Tuesday, June 16

Thank you for everything





Dear jj,

Lots of fun loving stuff happened btw us and this makes it hard for me to give you up.

Today marks the end of our 1 more day to 2months relationship. Although it is short I didn't want to drag it on anymore because men develop feelings very fast. Thank you for making these 2 months the best 2 months in any relationship i've ever had.

Thank you for being acceptance that you were the rebound. Thank you for trying to help me move on. Although it's not that I can't move on, it's I don't wanna move on. And lastly, thank you for not crying. Eventhough I could feel you're very sad, you're still the one comforting me when this is what I wanted. Wiping off my tears. Giving me secure hugs and kisses of assurance.

As I type this post, tears dripping down my cheeks. This time, it wasn't tears for him but tears for you. You're really nice to me. You ain't like any guy I know. Though you knew you're gonna be the rebound, you accepted it and even continued on with me. I'm sorry but I just don't have the heart to make you another rebound like the rest. I don't wanna hurt you any further.

You're nice guy, the ideal, no, the perfect boyfriend. You're the best i ever had. Even better den my 1st. Though now I'm leaving you because I've not gotten over him. You want me to move on, and not be silly as to chase him back again. Because you know I was his 2nd choice. Eventhough being the 2nd choice to you is very degrading, my heart belongs to him. But you're the only one who let me feel, how it's like to be loved so deeply.

Thank you for making the 1st step by being selfish so I can learn to move on. It was hard for me when you threw away the drawings, the old love letters, the necklace and the rings from him. Memories that mean so damn much to me.

We spent the last night together with loads of fun. watching ghosts of gfs past, ate bk, smoked, played l4d!, came over and left. You're the only one who cared so much about me that you're willing to apply the anti-fungal cream for my white spots on my back. I'm so sorry things had to end up this way but I can see that we'll be best of friends.

Don't wait for me anymore. If you meet someone special go for her! Don't let the chance slip by because you'll regret it. And I'm making an effort to chase him back eventhough it's silly. Because I know I'll regret it. So don't follow my footsteps and regret it.
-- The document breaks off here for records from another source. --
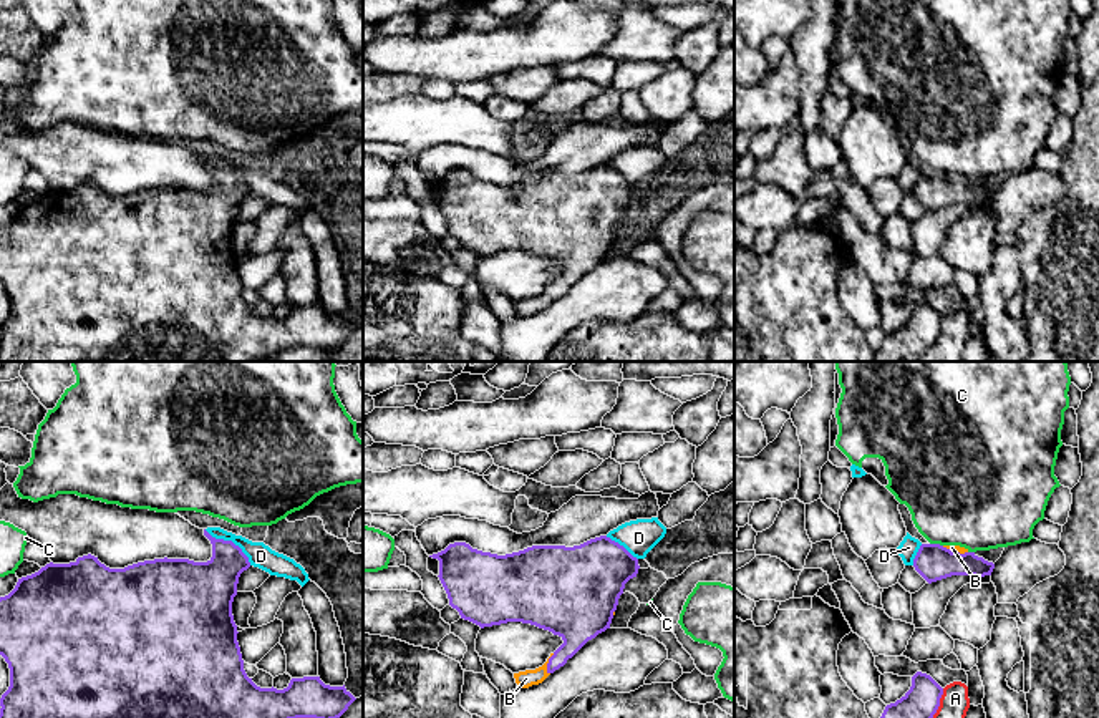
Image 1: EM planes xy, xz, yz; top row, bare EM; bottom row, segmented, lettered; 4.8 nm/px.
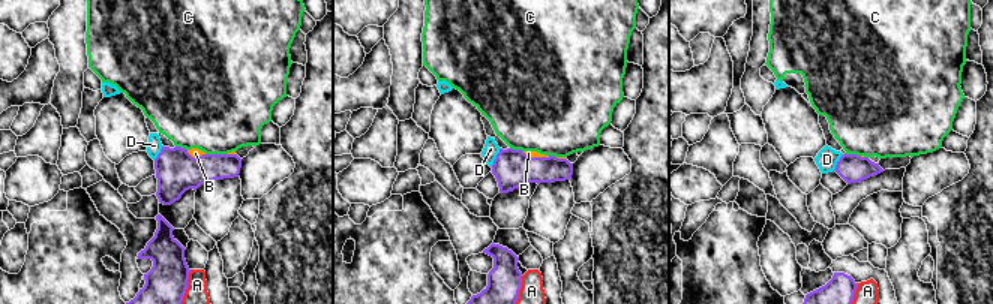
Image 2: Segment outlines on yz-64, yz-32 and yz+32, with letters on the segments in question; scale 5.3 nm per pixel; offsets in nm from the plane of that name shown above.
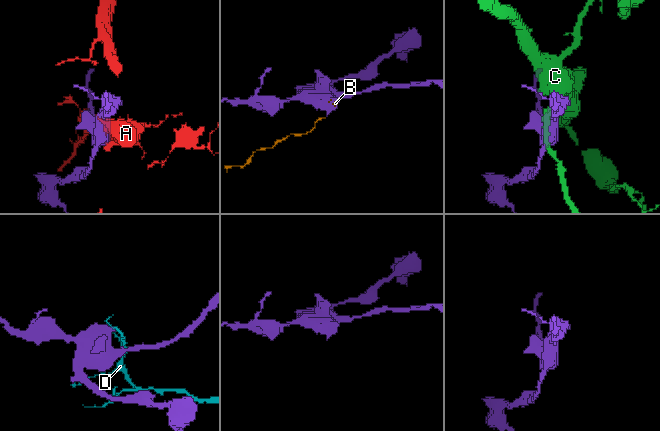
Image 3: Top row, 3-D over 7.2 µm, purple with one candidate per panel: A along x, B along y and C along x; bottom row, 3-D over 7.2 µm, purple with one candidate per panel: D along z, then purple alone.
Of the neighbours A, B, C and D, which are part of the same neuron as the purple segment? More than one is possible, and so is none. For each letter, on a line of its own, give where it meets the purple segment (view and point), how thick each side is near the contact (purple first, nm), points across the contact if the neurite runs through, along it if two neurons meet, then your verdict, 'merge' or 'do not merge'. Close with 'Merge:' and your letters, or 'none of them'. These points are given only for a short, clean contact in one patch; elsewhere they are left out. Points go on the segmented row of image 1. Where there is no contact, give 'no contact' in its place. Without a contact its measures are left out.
A: contact yz (939, 703); calibres 170 and 140 nm; do not merge
B: contact xz (547, 664); calibres 220 and 80 nm; merge
C: contact yz (937, 544); calibres 180 and 460 nm; do not merge
D: contact xy (231, 541); calibres 260 and 120 nm; border xy (204, 529), (216, 538), (231, 539), (251, 564); do not merge
Merge: B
I'm sorry that I keep breaking down but Idk why either, because you mean something to me. Eventhough I can't call you Bee or Babi or Babu or Botak or boyfriend anymore. It doesn't really affect me because you promised me that you'd still be there for me, you'd still take care of me and wipe off my tears no matter how sad I was. And I trust your words because I know you mean it unlike the rest who just said it to comfort me.
I will try my best not to cry whenever we go out and put on a strong front like how I always do.

I don't think this is the end of us so I shan't say goodbye because....

WE'LL BE CATCHING TRANSFORMERS TOGETHER & MEETING UP ON YOUR NEXT OFF! DUN SMOKE TO MUCH K!